Aim of the exercise: Rewrite every line of the material below as a Markdown table with two columns, Row and Line. Number the rows in sequence and omit any blank lines.

Exercise materials:
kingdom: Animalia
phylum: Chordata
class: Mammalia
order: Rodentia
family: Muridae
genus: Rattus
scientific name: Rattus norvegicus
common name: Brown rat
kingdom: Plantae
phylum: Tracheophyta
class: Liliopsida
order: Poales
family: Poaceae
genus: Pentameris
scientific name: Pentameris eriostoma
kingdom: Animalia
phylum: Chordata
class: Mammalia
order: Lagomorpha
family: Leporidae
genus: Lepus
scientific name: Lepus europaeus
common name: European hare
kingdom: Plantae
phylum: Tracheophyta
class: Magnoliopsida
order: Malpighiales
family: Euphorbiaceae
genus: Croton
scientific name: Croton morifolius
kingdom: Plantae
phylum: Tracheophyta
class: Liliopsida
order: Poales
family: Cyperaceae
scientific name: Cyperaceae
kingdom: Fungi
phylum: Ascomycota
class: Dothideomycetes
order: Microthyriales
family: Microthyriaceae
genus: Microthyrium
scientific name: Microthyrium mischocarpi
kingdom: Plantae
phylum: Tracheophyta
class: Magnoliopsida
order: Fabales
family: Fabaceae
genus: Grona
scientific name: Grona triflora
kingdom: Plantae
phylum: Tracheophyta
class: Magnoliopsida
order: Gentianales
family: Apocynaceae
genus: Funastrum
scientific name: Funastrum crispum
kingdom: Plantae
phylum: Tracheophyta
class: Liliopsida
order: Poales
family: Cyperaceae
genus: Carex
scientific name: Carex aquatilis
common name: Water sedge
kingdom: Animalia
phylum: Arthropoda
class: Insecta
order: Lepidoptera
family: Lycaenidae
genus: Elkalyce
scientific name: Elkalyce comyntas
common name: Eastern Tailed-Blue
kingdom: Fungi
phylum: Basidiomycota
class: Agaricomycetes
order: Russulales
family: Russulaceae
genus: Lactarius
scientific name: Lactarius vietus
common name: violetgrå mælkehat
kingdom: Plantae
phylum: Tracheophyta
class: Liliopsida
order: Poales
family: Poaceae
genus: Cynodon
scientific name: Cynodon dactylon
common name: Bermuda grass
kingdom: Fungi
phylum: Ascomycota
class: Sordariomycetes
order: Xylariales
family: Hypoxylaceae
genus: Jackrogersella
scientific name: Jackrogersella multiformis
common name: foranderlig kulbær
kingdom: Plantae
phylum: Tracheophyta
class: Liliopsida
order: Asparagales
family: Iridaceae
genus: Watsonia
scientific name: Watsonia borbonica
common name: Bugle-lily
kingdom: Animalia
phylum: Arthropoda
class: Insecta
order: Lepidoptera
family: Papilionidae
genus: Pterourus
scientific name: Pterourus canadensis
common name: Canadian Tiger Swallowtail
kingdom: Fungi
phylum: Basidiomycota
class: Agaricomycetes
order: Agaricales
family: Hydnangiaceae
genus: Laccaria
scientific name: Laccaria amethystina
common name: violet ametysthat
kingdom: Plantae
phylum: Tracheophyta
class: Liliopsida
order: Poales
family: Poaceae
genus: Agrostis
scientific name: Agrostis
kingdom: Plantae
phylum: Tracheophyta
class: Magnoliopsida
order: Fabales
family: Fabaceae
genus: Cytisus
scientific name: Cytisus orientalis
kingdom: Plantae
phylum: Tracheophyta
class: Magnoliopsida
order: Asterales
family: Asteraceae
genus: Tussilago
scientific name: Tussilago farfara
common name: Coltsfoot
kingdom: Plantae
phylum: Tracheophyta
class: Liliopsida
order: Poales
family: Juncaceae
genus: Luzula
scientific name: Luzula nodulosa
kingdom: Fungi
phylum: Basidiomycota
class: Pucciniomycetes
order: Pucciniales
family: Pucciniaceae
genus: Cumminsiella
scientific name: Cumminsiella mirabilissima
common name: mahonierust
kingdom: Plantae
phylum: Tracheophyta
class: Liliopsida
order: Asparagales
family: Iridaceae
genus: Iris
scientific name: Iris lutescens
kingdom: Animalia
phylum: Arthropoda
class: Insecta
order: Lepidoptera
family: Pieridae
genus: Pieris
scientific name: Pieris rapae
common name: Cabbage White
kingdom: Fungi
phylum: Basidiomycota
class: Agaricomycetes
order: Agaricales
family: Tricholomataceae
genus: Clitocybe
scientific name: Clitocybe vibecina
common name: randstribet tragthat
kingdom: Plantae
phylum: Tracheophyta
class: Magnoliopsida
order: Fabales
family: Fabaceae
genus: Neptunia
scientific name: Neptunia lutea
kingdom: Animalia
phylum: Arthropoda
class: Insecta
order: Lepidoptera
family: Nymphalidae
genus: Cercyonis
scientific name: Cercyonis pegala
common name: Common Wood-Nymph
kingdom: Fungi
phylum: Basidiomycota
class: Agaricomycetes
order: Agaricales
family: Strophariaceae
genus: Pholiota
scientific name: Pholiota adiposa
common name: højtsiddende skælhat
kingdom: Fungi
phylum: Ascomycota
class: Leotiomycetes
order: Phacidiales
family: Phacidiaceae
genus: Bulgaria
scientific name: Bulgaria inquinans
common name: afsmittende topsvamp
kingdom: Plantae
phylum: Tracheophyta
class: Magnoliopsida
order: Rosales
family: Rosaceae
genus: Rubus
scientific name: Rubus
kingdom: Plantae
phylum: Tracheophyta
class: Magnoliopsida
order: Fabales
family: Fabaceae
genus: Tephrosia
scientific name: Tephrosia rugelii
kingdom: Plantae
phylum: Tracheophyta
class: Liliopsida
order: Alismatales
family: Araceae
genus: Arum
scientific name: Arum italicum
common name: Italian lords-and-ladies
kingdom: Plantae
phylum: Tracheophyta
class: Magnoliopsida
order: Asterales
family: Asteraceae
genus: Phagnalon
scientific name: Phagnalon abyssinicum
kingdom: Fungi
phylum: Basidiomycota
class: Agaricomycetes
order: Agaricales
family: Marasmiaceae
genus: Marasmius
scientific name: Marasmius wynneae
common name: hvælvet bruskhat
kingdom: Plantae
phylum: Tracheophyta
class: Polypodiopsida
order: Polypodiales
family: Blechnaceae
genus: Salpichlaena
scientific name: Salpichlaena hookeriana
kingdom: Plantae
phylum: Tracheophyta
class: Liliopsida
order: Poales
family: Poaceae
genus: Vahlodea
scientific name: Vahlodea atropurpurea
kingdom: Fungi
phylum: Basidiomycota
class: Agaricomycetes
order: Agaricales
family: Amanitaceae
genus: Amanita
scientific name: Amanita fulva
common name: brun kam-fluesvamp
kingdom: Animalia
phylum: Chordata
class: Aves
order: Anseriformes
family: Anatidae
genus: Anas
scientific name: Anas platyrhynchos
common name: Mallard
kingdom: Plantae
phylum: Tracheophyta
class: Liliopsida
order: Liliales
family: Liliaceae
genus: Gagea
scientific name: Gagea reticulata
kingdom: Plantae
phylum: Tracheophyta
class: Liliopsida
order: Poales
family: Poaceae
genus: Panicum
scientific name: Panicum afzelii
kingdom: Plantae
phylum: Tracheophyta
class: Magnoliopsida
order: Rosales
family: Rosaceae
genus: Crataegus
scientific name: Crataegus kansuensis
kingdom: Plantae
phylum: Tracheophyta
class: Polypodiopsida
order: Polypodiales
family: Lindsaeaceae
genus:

Solution for this task:
| Row | Line |
|---|---|
| 1 | kingdom: Animalia |
| 2 | phylum: Chordata |
| 3 | class: Mammalia |
| 4 | order: Rodentia |
| 5 | family: Muridae |
| 6 | genus: Rattus |
| 7 | scientific name: Rattus norvegicus |
| 8 | common name: Brown rat |
| 9 | kingdom: Plantae |
| 10 | phylum: Tracheophyta |
| 11 | class: Liliopsida |
| 12 | order: Poales |
| 13 | family: Poaceae |
| 14 | genus: Pentameris |
| 15 | scientific name: Pentameris eriostoma |
| 16 | kingdom: Animalia |
| 17 | phylum: Chordata |
| 18 | class: Mammalia |
| 19 | order: Lagomorpha |
| 20 | family: Leporidae |
| 21 | genus: Lepus |
| 22 | scientific name: Lepus europaeus |
| 23 | common name: European hare |
| 24 | kingdom: Plantae |
| 25 | phylum: Tracheophyta |
| 26 | class: Magnoliopsida |
| 27 | order: Malpighiales |
| 28 | family: Euphorbiaceae |
| 29 | genus: Croton |
| 30 | scientific name: Croton morifolius |
| 31 | kingdom: Plantae |
| 32 | phylum: Tracheophyta |
| 33 | class: Liliopsida |
| 34 | order: Poales |
| 35 | family: Cyperaceae |
| 36 | scientific name: Cyperaceae |
| 37 | kingdom: Fungi |
| 38 | phylum: Ascomycota |
| 39 | class: Dothideomycetes |
| 40 | order: Microthyriales |
| 41 | family: Microthyriaceae |
| 42 | genus: Microthyrium |
| 43 | scientific name: Microthyrium mischocarpi |
| 44 | kingdom: Plantae |
| 45 | phylum: Tracheophyta |
| 46 | class: Magnoliopsida |
| 47 | order: Fabales |
| 48 | family: Fabaceae |
| 49 | genus: Grona |
| 50 | scientific name: Grona triflora |
| 51 | kingdom: Plantae |
| 52 | phylum: Tracheophyta |
| 53 | class: Magnoliopsida |
| 54 | order: Gentianales |
| 55 | family: Apocynaceae |
| 56 | genus: Funastrum |
| 57 | scientific name: Funastrum crispum |
| 58 | kingdom: Plantae |
| 59 | phylum: Tracheophyta |
| 60 | class: Liliopsida |
| 61 | order: Poales |
| 62 | family: Cyperaceae |
| 63 | genus: Carex |
| 64 | scientific name: Carex aquatilis |
| 65 | common name: Water sedge |
| 66 | kingdom: Animalia |
| 67 | phylum: Arthropoda |
| 68 | class: Insecta |
| 69 | order: Lepidoptera |
| 70 | family: Lycaenidae |
| 71 | genus: Elkalyce |
| 72 | scientific name: Elkalyce comyntas |
| 73 | common name: Eastern Tailed-Blue |
| 74 | kingdom: Fungi |
| 75 | phylum: Basidiomycota |
| 76 | class: Agaricomycetes |
| 77 | order: Russulales |
| 78 | family: Russulaceae |
| 79 | genus: Lactarius |
| 80 | scientific name: Lactarius vietus |
| 81 | common name: violetgrå mælkehat |
| 82 | kingdom: Plantae |
| 83 | phylum: Tracheophyta |
| 84 | class: Liliopsida |
| 85 | order: Poales |
| 86 | family: Poaceae |
| 87 | genus: Cynodon |
| 88 | scientific name: Cynodon dactylon |
| 89 | common name: Bermuda grass |
| 90 | kingdom: Fungi |
| 91 | phylum: Ascomycota |
| 92 | class: Sordariomycetes |
| 93 | order: Xylariales |
| 94 | family: Hypoxylaceae |
| 95 | genus: Jackrogersella |
| 96 | scientific name: Jackrogersella multiformis |
| 97 | common name: foranderlig kulbær |
| 98 | kingdom: Plantae |
| 99 | phylum: Tracheophyta |
| 100 | class: Liliopsida |
| 101 | order: Asparagales |
| 102 | family: Iridaceae |
| 103 | genus: Watsonia |
| 104 | scientific name: Watsonia borbonica |
| 105 | common name: Bugle-lily |
| 106 | kingdom: Animalia |
| 107 | phylum: Arthropoda |
| 108 | class: Insecta |
| 109 | order: Lepidoptera |
| 110 | family: Papilionidae |
| 111 | genus: Pterourus |
| 112 | scientific name: Pterourus canadensis |
| 113 | common name: Canadian Tiger Swallowtail |
| 114 | kingdom: Fungi |
| 115 | phylum: Basidiomycota |
| 116 | class: Agaricomycetes |
| 117 | order: Agaricales |
| 118 | family: Hydnangiaceae |
| 119 | genus: Laccaria |
| 120 | scientific name: Laccaria amethystina |
| 121 | common name: violet ametysthat |
| 122 | kingdom: Plantae |
| 123 | phylum: Tracheophyta |
| 124 | class: Liliopsida |
| 125 | order: Poales |
| 126 | family: Poaceae |
| 127 | genus: Agrostis |
| 128 | scientific name: Agrostis |
| 129 | kingdom: Plantae |
| 130 | phylum: Tracheophyta |
| 131 | class: Magnoliopsida |
| 132 | order: Fabales |
| 133 | family: Fabaceae |
| 134 | genus: Cytisus |
| 135 | scientific name: Cytisus orientalis |
| 136 | kingdom: Plantae |
| 137 | phylum: Tracheophyta |
| 138 | class: Magnoliopsida |
| 139 | order: Asterales |
| 140 | family: Asteraceae |
| 141 | genus: Tussilago |
| 142 | scientific name: Tussilago farfara |
| 143 | common name: Coltsfoot |
| 144 | kingdom: Plantae |
| 145 | phylum: Tracheophyta |
| 146 | class: Liliopsida |
| 147 | order: Poales |
| 148 | family: Juncaceae |
| 149 | genus: Luzula |
| 150 | scientific name: Luzula nodulosa |
| 151 | kingdom: Fungi |
| 152 | phylum: Basidiomycota |
| 153 | class: Pucciniomycetes |
| 154 | order: Pucciniales |
| 155 | family: Pucciniaceae |
| 156 | genus: Cumminsiella |
| 157 | scientific name: Cumminsiella mirabilissima |
| 158 | common name: mahonierust |
| 159 | kingdom: Plantae |
| 160 | phylum: Tracheophyta |
| 161 | class: Liliopsida |
| 162 | order: Asparagales |
| 163 | family: Iridaceae |
| 164 | genus: Iris |
| 165 | scientific name: Iris lutescens |
| 166 | kingdom: Animalia |
| 167 | phylum: Arthropoda |
| 168 | class: Insecta |
| 169 | order: Lepidoptera |
| 170 | family: Pieridae |
| 171 | genus: Pieris |
| 172 | scientific name: Pieris rapae |
| 173 | common name: Cabbage White |
| 174 | kingdom: Fungi |
| 175 | phylum: Basidiomycota |
| 176 | class: Agaricomycetes |
| 177 | order: Agaricales |
| 178 | family: Tricholomataceae |
| 179 | genus: Clitocybe |
| 180 | scientific name: Clitocybe vibecina |
| 181 | common name: randstribet tragthat |
| 182 | kingdom: Plantae |
| 183 | phylum: Tracheophyta |
| 184 | class: Magnoliopsida |
| 185 | order: Fabales |
| 186 | family: Fabaceae |
| 187 | genus: Neptunia |
| 188 | scientific name: Neptunia lutea |
| 189 | kingdom: Animalia |
| 190 | phylum: Arthropoda |
| 191 | class: Insecta |
| 192 | order: Lepidoptera |
| 193 | family: Nymphalidae |
| 194 | genus: Cercyonis |
| 195 | scientific name: Cercyonis pegala |
| 196 | common name: Common Wood-Nymph |
| 197 | kingdom: Fungi |
| 198 | phylum: Basidiomycota |
| 199 | class: Agaricomycetes |
| 200 | order: Agaricales |
| 201 | family: Strophariaceae |
| 202 | genus: Pholiota |
| 203 | scientific name: Pholiota adiposa |
| 204 | common name: højtsiddende skælhat |
| 205 | kingdom: Fungi |
| 206 | phylum: Ascomycota |
| 207 | class: Leotiomycetes |
| 208 | order: Phacidiales |
| 209 | family: Phacidiaceae |
| 210 | genus: Bulgaria |
| 211 | scientific name: Bulgaria inquinans |
| 212 | common name: afsmittende topsvamp |
| 213 | kingdom: Plantae |
| 214 | phylum: Tracheophyta |
| 215 | class: Magnoliopsida |
| 216 | order: Rosales |
| 217 | family: Rosaceae |
| 218 | genus: Rubus |
| 219 | scientific name: Rubus |
| 220 | kingdom: Plantae |
| 221 | phylum: Tracheophyta |
| 222 | class: Magnoliopsida |
| 223 | order: Fabales |
| 224 | family: Fabaceae |
| 225 | genus: Tephrosia |
| 226 | scientific name: Tephrosia rugelii |
| 227 | kingdom: Plantae |
| 228 | phylum: Tracheophyta |
| 229 | class: Liliopsida |
| 230 | order: Alismatales |
| 231 | family: Araceae |
| 232 | genus: Arum |
| 233 | scientific name: Arum italicum |
| 234 | common name: Italian lords-and-ladies |
| 235 | kingdom: Plantae |
| 236 | phylum: Tracheophyta |
| 237 | class: Magnoliopsida |
| 238 | order: Asterales |
| 239 | family: Asteraceae |
| 240 | genus: Phagnalon |
| 241 | scientific name: Phagnalon abyssinicum |
| 242 | kingdom: Fungi |
| 243 | phylum: Basidiomycota |
| 244 | class: Agaricomycetes |
| 245 | order: Agaricales |
| 246 | family: Marasmiaceae |
| 247 | genus: Marasmius |
| 248 | scientific name: Marasmius wynneae |
| 249 | common name: hvælvet bruskhat |
| 250 | kingdom: Plantae |
| 251 | phylum: Tracheophyta |
| 252 | class: Polypodiopsida |
| 253 | order: Polypodiales |
| 254 | family: Blechnaceae |
| 255 | genus: Salpichlaena |
| 256 | scientific name: Salpichlaena hookeriana |
| 257 | kingdom: Plantae |
| 258 | phylum: Tracheophyta |
| 259 | class: Liliopsida |
| 260 | order: Poales |
| 261 | family: Poaceae |
| 262 | genus: Vahlodea |
| 263 | scientific name: Vahlodea atropurpurea |
| 264 | kingdom: Fungi |
| 265 | phylum: Basidiomycota |
| 266 | class: Agaricomycetes |
| 267 | order: Agaricales |
| 268 | family: Amanitaceae |
| 269 | genus: Amanita |
| 270 | scientific name: Amanita fulva |
| 271 | common name: brun kam-fluesvamp |
| 272 | kingdom: Animalia |
| 273 | phylum: Chordata |
| 274 | class: Aves |
| 275 | order: Anseriformes |
| 276 | family: Anatidae |
| 277 | genus: Anas |
| 278 | scientific name: Anas platyrhynchos |
| 279 | common name: Mallard |
| 280 | kingdom: Plantae |
| 281 | phylum: Tracheophyta |
| 282 | class: Liliopsida |
| 283 | order: Liliales |
| 284 | family: Liliaceae |
| 285 | genus: Gagea |
| 286 | scientific name: Gagea reticulata |
| 287 | kingdom: Plantae |
| 288 | phylum: Tracheophyta |
| 289 | class: Liliopsida |
| 290 | order: Poales |
| 291 | family: Poaceae |
| 292 | genus: Panicum |
| 293 | scientific name: Panicum afzelii |
| 294 | kingdom: Plantae |
| 295 | phylum: Tracheophyta |
| 296 | class: Magnoliopsida |
| 297 | order: Rosales |
| 298 | family: Rosaceae |
| 299 | genus: Crataegus |
| 300 | scientific name: Crataegus kansuensis |
| 301 | kingdom: Plantae |
| 302 | phylum: Tracheophyta |
| 303 | class: Polypodiopsida |
| 304 | order: Polypodiales |
| 305 | family: Lindsaeaceae |
| 306 | genus: |